Data segment>
——————
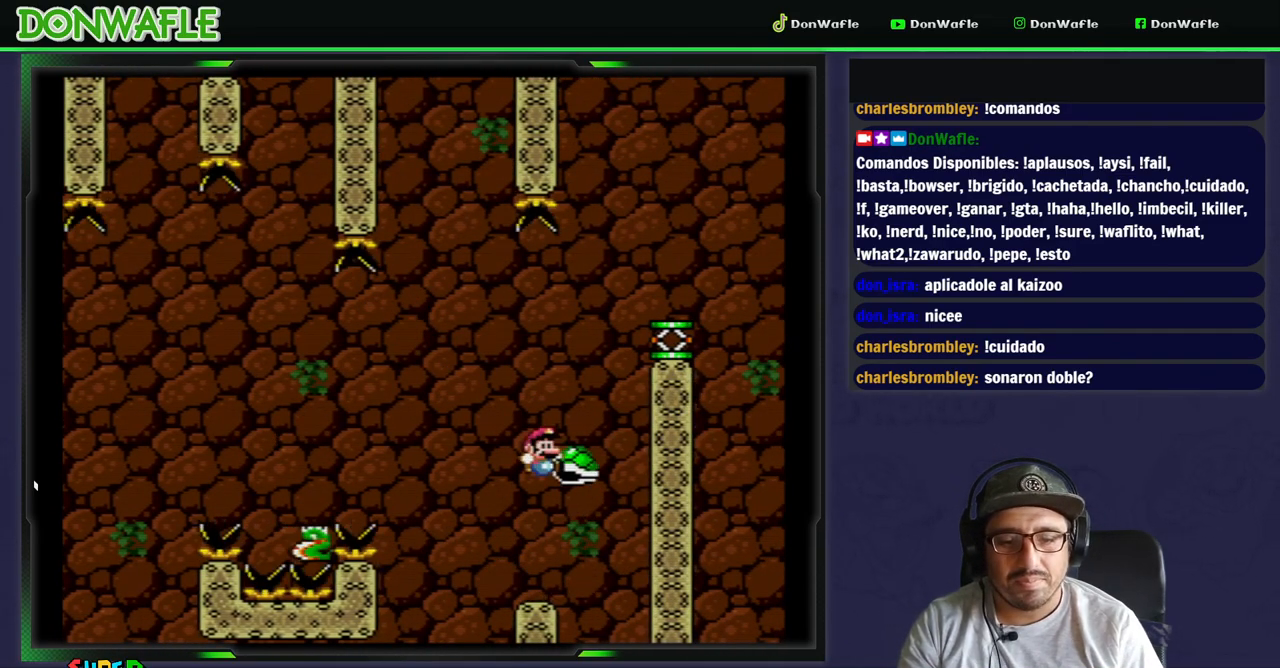
{"buttons": ["Y"], "events": [[283, "DPAD_RIGHT", "up"], [467, "B", "up"]]}
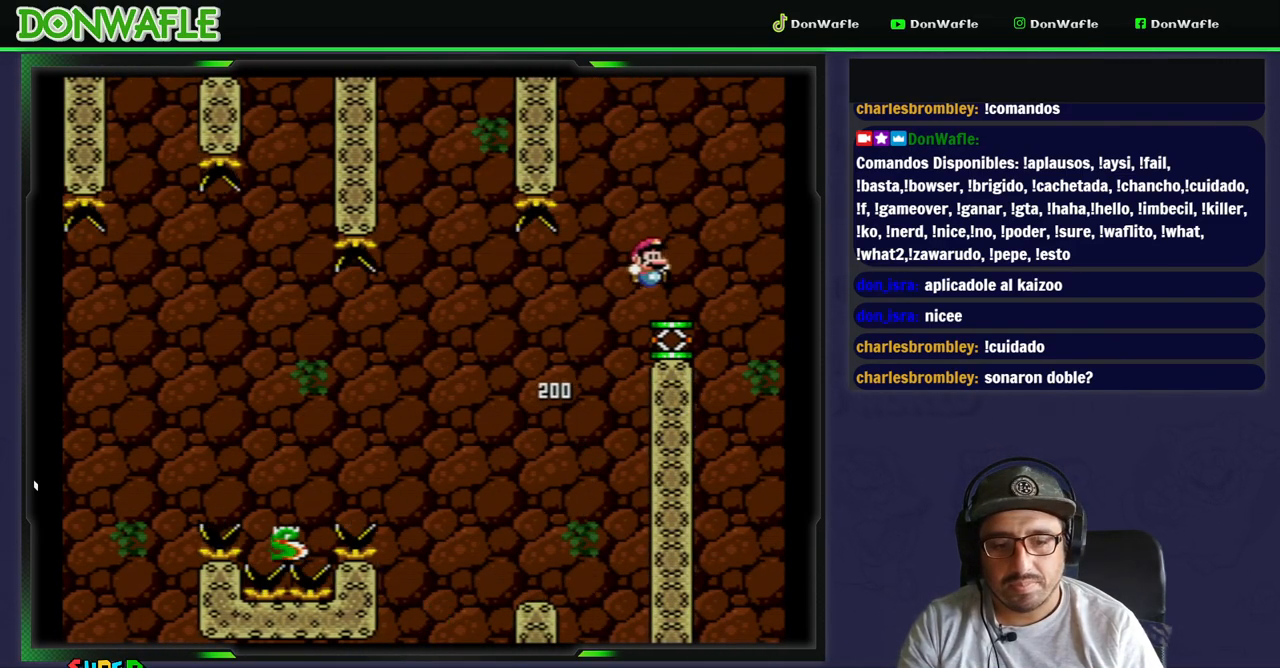
{"buttons": ["B", "Y", "DPAD_LEFT"], "events": [[17, "DPAD_LEFT", "down"], [183, "DPAD_LEFT", "up"], [283, "B", "down"], [450, "DPAD_LEFT", "down"]]}
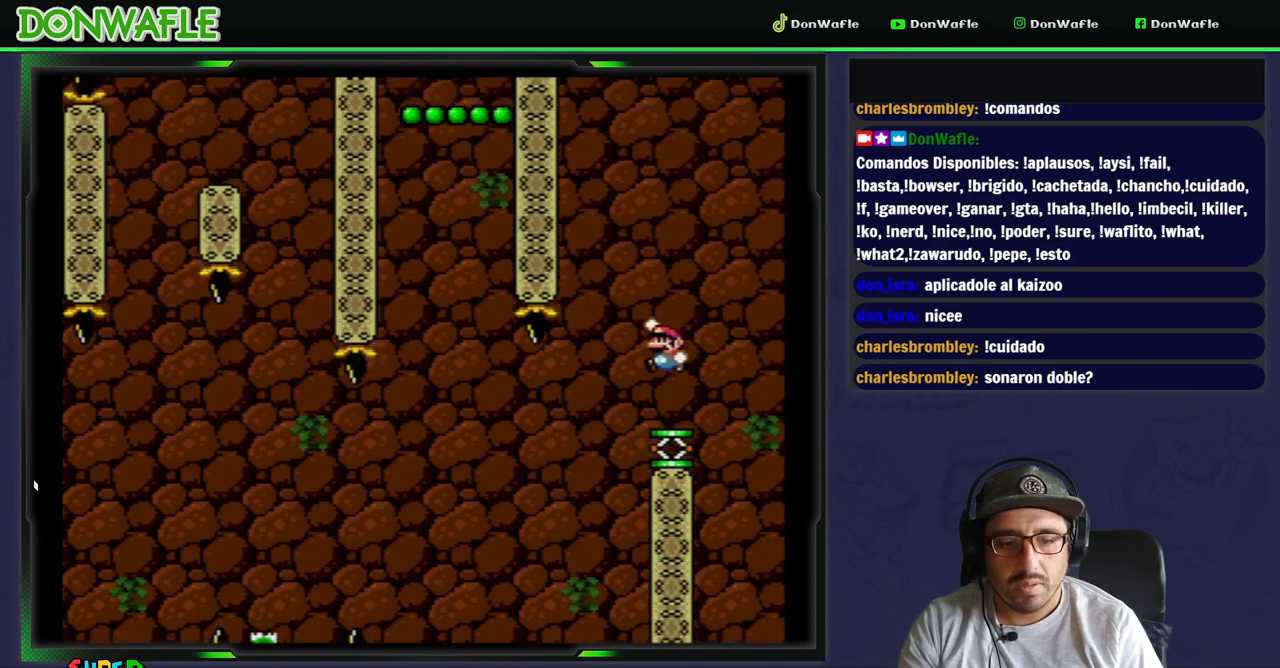
{"buttons": ["B", "Y", "DPAD_LEFT"], "events": []}
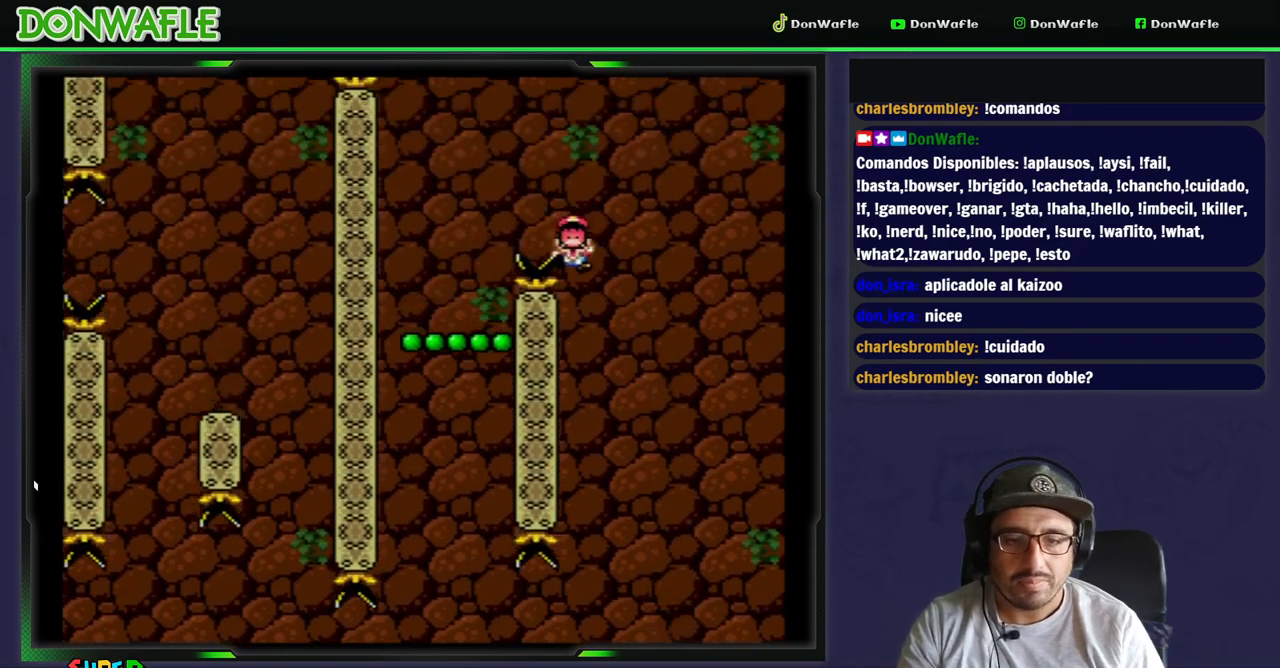
{"buttons": ["A", "DPAD_LEFT"], "events": [[283, "B", "up"], [283, "Y", "up"], [333, "A", "down"], [433, "A", "up"], [483, "A", "down"]]}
——————
Work to be completed> Exactly how many lines of the listing above hold the word "down"? Give the number alone.

Answer for this exercise> 2